Yazılı talimat a:
Aşağıdaki belge bölümünden, "Ne tuhaf, Allahlar" sözlerinden "yazdıklarım iş yapmaz." sözlerine kadar uzanan her şeyi hiç değiştirmeden yaz.

Belge bölümü:
▬▬▬
Ama şu koca halatlar ellerimi ayaklarımı düğümlüyor, bir şey yapamaz mıyız?


Aras Keser orda olsaydı elimi tutardı ve derdi ki “Boşver, geçecek bunlar”

Ben orda olsaydım elini tutar ve derdim ki “Aras beraber ölsek.”


Ben oradaydım, Allah’ın elini tuttum ve dedim ki “gücüne gitmesin ama ben bu halatları keseceğim”

Allah bana döndü bir baktı o bakışı görmeliydiniz.


Aras Keser o bakışı görse yalnızlıktan ağlardı,

Ben o bakışı gördüm, sıkıntıdan kusacaktım, Allah elimi tuttu.


Ne tuhaf, Allahlar terk edilirken bile genç kızların

Allahlar terk edilirken bile genç kızların ellerini bırakmıyorlar, ne tuhaf.


Aras Keser çok şanslı bir insan,

Halatlarını koparırken o kocaman bir adamdı

Ben halatlarımı koparırken küçücüktüm

Zaten şanslı bir insan değilimdir, yazdıklarım iş yapmaz.


Aras Keser hala Antakya’da bu iskenderi o yemiş olamaz!


Olamaz dedim Allah elinde halatlarımla gidince

Verse de ben alsam onu, içim ferahlasa, siz de görseniz

Aras Keser tutsa elimden birlikte geçsek çölü

Nasıl olsa Aras da ölü ben de ölü.



not: bu şiir ah muhsin ünlü'nün "RESULULLAH'LA BENİM ARAMDAKİ FARKLAR" adlı şiirinin bir uyarlamasıdır. ölümüne kopyadır, geyiktir.


9 Temmuz 2010 Cuma

seslerden fa, çünkü duymazsan eğer tüm şarkılar boşuna.

eskiden çok gitmekten bahsederdik. bir şeylere binip gitmekten. dağlara çıkmaktan. farklı zamanlardı. bu "eskiden gençtik" tribi falan değil. o zamanlar yalnızca gitmek vardı. bulunduğumuz evden. okuldan. alsancak'tan. izmir'den. hayattan. gittiğimiz yerin adı önemli değildi, onu bilmemek önemliydi. her şey geçici bir yolculuk olarak adlandırılabilirdi. şeylerden konuşmak ve bira içmek elbette ki vardı. aşkın bir hevesle çeperlerini zorlamak. daha çok yapmak. daha çok okumak ne bileyim. daha çok gezmek. vapurda turgut uyar ve sancı geç saatlerde. odanın duvarına ince tükenmezle belki biri bir gün görür de mutlu olur diye kısa dizeler yazmak, kitapların kenarına tarihler atmak, küçük şeyler göze almak, küçük hayatlarımıza kıyasla büyük şeyler göze almak, koyu renk rujlar sürerek geceleri. çoktular ama yoktular diye saatlerce düşünürdük. çürümeye deli bir hevesimiz vardı. güzel çocuklar değildik belki. çok yetenekli, çok bilgili veya çok çılgın olmadığımız da aşikardı. kendi halimizdeydik ve kendi halimizle sıkıntılarımız vardı. şimdi dönüp baktığımdaysa tüm bu yaşananlar en saf mutluluklarım gibi görünüyor. plansız ve çekincesiz, özgürmüşçesine yaşanan anlar. ondan sonrası yine gitmek oldu. gittim. her şey sebep gösterilebilir, belli de olabilir. bu gitmek olayını belki de o kadar abarttık ki, giderken gitmenin ne olduğunu unuttum. artık hiç ondan bahsetmiyorum. o zamanlardan da pek kimseyi görmüyorum. uzaktan baktığımdaysa, tatsız şeyler görüyorum. çürüyerek içi dolmuş soğan gibi. hiçi kalmamış gibi. hoşlanmıyorum bundan. ondan artık geç kalmış bir veda. güzel günleri zaman zaman hatırlayıp gülümsüyorum. ve emin olun özlüyorum. dağları yani.
▬▬▬
Verilen kayıtlar:
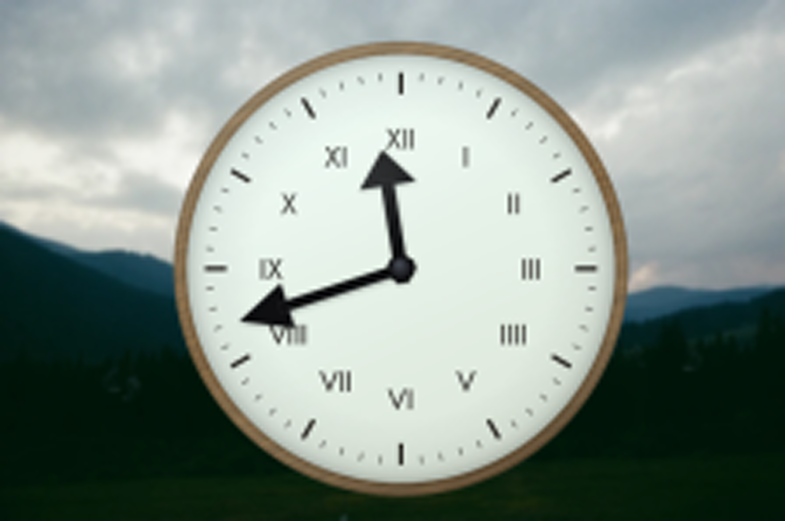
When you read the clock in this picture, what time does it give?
11:42
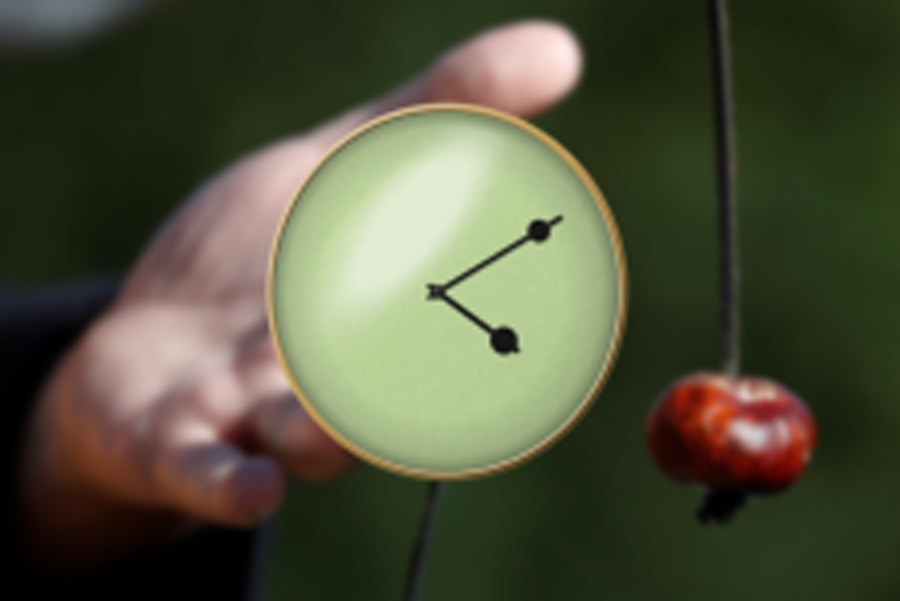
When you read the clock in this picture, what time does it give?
4:10
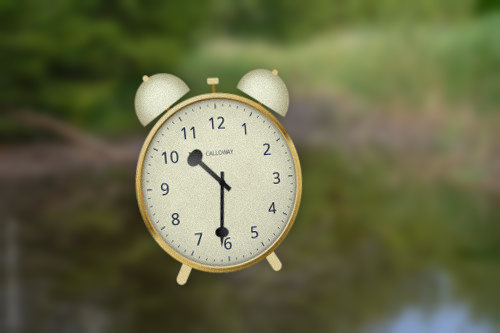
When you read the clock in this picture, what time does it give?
10:31
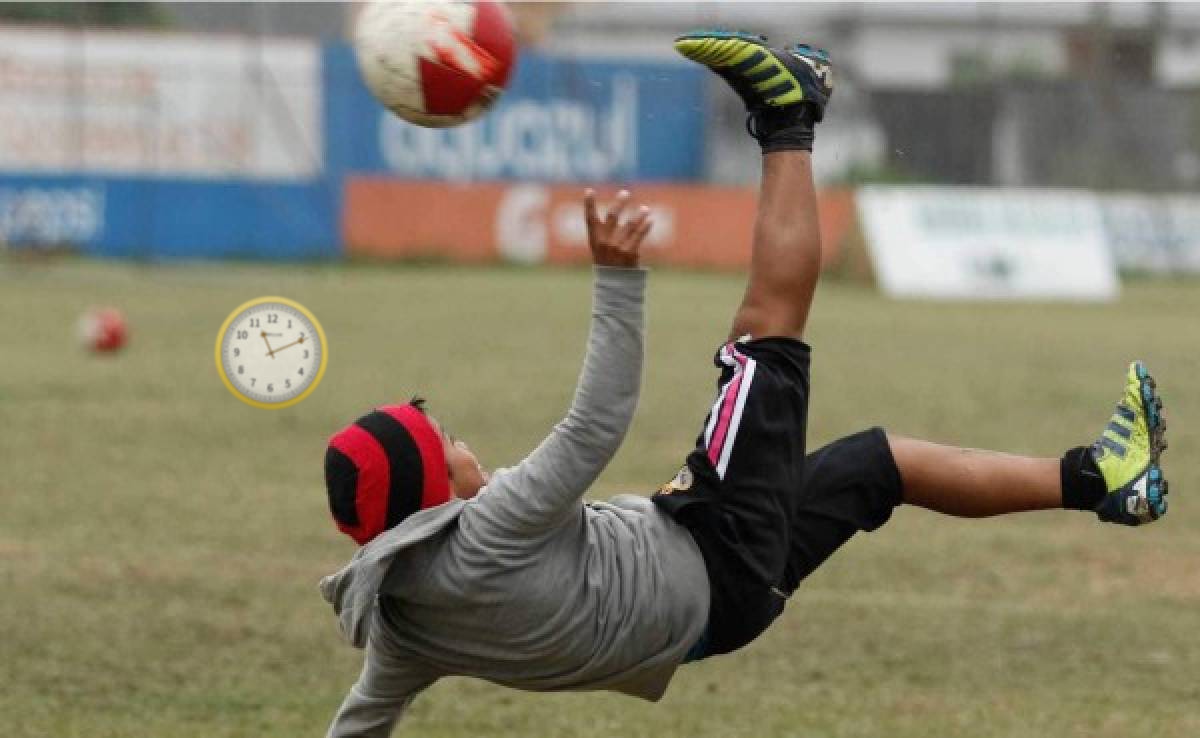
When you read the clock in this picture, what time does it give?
▬▬▬
Yazılı talimat b:
Yukarıdaki kayıtların bütün satırlarını hiç değiştirmeden yeniden ver, ama resimleri cevaba koyma.

Yazılı yanıt a:
Ne tuhaf, Allahlar terk edilirken bile genç kızların

Allahlar terk edilirken bile genç kızların ellerini bırakmıyorlar, ne tuhaf.


Aras Keser çok şanslı bir insan,

Halatlarını koparırken o kocaman bir adamdı

Ben halatlarımı koparırken küçücüktüm

Zaten şanslı bir insan değilimdir, yazdıklarım iş yapmaz.

Yazılı yanıt b:
When you read the clock in this picture, what time does it give?
11:42
When you read the clock in this picture, what time does it give?
4:10
When you read the clock in this picture, what time does it give?
10:31
When you read the clock in this picture, what time does it give?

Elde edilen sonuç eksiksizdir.